» Input records
========

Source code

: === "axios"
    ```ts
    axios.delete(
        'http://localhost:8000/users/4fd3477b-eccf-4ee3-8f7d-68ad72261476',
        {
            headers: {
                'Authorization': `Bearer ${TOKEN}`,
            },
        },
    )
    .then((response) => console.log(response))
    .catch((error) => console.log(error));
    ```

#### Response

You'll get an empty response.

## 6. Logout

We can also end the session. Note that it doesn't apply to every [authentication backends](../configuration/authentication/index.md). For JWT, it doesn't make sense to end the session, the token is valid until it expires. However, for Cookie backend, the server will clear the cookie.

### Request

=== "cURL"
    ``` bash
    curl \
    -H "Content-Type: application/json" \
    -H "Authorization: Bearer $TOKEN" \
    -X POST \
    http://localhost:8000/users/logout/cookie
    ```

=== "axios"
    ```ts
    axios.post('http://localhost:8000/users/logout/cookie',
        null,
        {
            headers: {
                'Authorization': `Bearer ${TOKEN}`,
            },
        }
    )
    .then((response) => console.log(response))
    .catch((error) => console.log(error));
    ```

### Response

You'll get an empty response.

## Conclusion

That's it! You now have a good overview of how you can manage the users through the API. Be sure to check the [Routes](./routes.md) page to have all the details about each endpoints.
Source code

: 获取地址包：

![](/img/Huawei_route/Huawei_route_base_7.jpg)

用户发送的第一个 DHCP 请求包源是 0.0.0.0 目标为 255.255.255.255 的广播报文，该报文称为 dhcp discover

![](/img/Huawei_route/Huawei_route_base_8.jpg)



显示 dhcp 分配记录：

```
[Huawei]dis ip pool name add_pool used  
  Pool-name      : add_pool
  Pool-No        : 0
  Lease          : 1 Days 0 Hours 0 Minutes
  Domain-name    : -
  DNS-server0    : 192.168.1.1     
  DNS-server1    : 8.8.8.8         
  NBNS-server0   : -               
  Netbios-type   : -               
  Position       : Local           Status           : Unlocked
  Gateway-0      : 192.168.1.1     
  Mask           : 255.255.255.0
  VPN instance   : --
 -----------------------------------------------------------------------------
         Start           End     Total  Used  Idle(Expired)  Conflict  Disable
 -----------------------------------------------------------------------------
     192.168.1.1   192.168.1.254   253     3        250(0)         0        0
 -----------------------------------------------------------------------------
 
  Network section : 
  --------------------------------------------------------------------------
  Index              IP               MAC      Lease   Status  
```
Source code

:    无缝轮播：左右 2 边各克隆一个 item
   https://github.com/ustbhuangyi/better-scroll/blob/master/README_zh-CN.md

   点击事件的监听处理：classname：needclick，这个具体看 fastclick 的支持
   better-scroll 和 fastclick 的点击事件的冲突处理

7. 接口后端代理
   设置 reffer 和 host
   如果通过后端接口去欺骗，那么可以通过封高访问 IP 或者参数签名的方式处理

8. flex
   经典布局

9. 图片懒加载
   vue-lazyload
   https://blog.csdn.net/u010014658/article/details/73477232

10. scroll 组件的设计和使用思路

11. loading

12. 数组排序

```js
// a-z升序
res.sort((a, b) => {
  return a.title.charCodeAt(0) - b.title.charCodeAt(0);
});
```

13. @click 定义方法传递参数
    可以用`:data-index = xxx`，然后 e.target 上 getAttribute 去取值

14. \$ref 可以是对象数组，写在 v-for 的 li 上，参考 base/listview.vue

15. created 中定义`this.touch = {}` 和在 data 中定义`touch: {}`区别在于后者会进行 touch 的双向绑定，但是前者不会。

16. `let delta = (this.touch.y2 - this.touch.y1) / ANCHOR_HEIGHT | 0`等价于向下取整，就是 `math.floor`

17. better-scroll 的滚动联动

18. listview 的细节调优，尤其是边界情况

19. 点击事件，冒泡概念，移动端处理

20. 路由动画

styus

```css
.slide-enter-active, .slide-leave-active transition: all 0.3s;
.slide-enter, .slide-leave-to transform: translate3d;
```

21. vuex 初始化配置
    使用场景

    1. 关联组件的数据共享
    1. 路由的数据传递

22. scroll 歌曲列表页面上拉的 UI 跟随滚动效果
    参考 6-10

========

» Task instructions
Produce a precise copy of all the material above.

» Worked solution
Source code

: === "axios"
    ```ts
    axios.delete(
        'http://localhost:8000/users/4fd3477b-eccf-4ee3-8f7d-68ad72261476',
        {
            headers: {
                'Authorization': `Bearer ${TOKEN}`,
            },
        },
    )
    .then((response) => console.log(response))
    .catch((error) => console.log(error));
    ```

#### Response

You'll get an empty response.

## 6. Logout

We can also end the session. Note that it doesn't apply to every [authentication backends](../configuration/authentication/index.md). For JWT, it doesn't make sense to end the session, the token is valid until it expires. However, for Cookie backend, the server will clear the cookie.

### Request

=== "cURL"
    ``` bash
    curl \
    -H "Content-Type: application/json" \
    -H "Authorization: Bearer $TOKEN" \
    -X POST \
    http://localhost:8000/users/logout/cookie
    ```

=== "axios"
    ```ts
    axios.post('http://localhost:8000/users/logout/cookie',
        null,
        {
            headers: {
                'Authorization': `Bearer ${TOKEN}`,
            },
        }
    )
    .then((response) => console.log(response))
    .catch((error) => console.log(error));
    ```

### Response

You'll get an empty response.

## Conclusion

That's it! You now have a good overview of how you can manage the users through the API. Be sure to check the [Routes](./routes.md) page to have all the details about each endpoints.
Source code

: 获取地址包：

![](/img/Huawei_route/Huawei_route_base_7.jpg)

用户发送的第一个 DHCP 请求包源是 0.0.0.0 目标为 255.255.255.255 的广播报文，该报文称为 dhcp discover

![](/img/Huawei_route/Huawei_route_base_8.jpg)



显示 dhcp 分配记录：

```
[Huawei]dis ip pool name add_pool used  
  Pool-name      : add_pool
  Pool-No        : 0
  Lease          : 1 Days 0 Hours 0 Minutes
  Domain-name    : -
  DNS-server0    : 192.168.1.1     
  DNS-server1    : 8.8.8.8         
  NBNS-server0   : -               
  Netbios-type   : -               
  Position       : Local           Status           : Unlocked
  Gateway-0      : 192.168.1.1     
  Mask           : 255.255.255.0
  VPN instance   : --
 -----------------------------------------------------------------------------
         Start           End     Total  Used  Idle(Expired)  Conflict  Disable
 -----------------------------------------------------------------------------
     192.168.1.1   192.168.1.254   253     3        250(0)         0        0
 -----------------------------------------------------------------------------
 
  Network section : 
  --------------------------------------------------------------------------
  Index              IP               MAC      Lease   Status  
```
Source code

:    无缝轮播：左右 2 边各克隆一个 item
   https://github.com/ustbhuangyi/better-scroll/blob/master/README_zh-CN.md

   点击事件的监听处理：classname：needclick，这个具体看 fastclick 的支持
   better-scroll 和 fastclick 的点击事件的冲突处理

7. 接口后端代理
   设置 reffer 和 host
   如果通过后端接口去欺骗，那么可以通过封高访问 IP 或者参数签名的方式处理

8. flex
   经典布局

9. 图片懒加载
   vue-lazyload
   https://blog.csdn.net/u010014658/article/details/73477232

10. scroll 组件的设计和使用思路

11. loading

12. 数组排序

```js
// a-z升序
res.sort((a, b) => {
  return a.title.charCodeAt(0) - b.title.charCodeAt(0);
});
```

13. @click 定义方法传递参数
    可以用`:data-index = xxx`，然后 e.target 上 getAttribute 去取值

14. \$ref 可以是对象数组，写在 v-for 的 li 上，参考 base/listview.vue

15. created 中定义`this.touch = {}` 和在 data 中定义`touch: {}`区别在于后者会进行 touch 的双向绑定，但是前者不会。

16. `let delta = (this.touch.y2 - this.touch.y1) / ANCHOR_HEIGHT | 0`等价于向下取整，就是 `math.floor`

17. better-scroll 的滚动联动

18. listview 的细节调优，尤其是边界情况

19. 点击事件，冒泡概念，移动端处理

20. 路由动画

styus

```css
.slide-enter-active, .slide-leave-active transition: all 0.3s;
.slide-enter, .slide-leave-to transform: translate3d;
```

21. vuex 初始化配置
    使用场景

    1. 关联组件的数据共享
    1. 路由的数据传递

22. scroll 歌曲列表页面上拉的 UI 跟随滚动效果
    参考 6-10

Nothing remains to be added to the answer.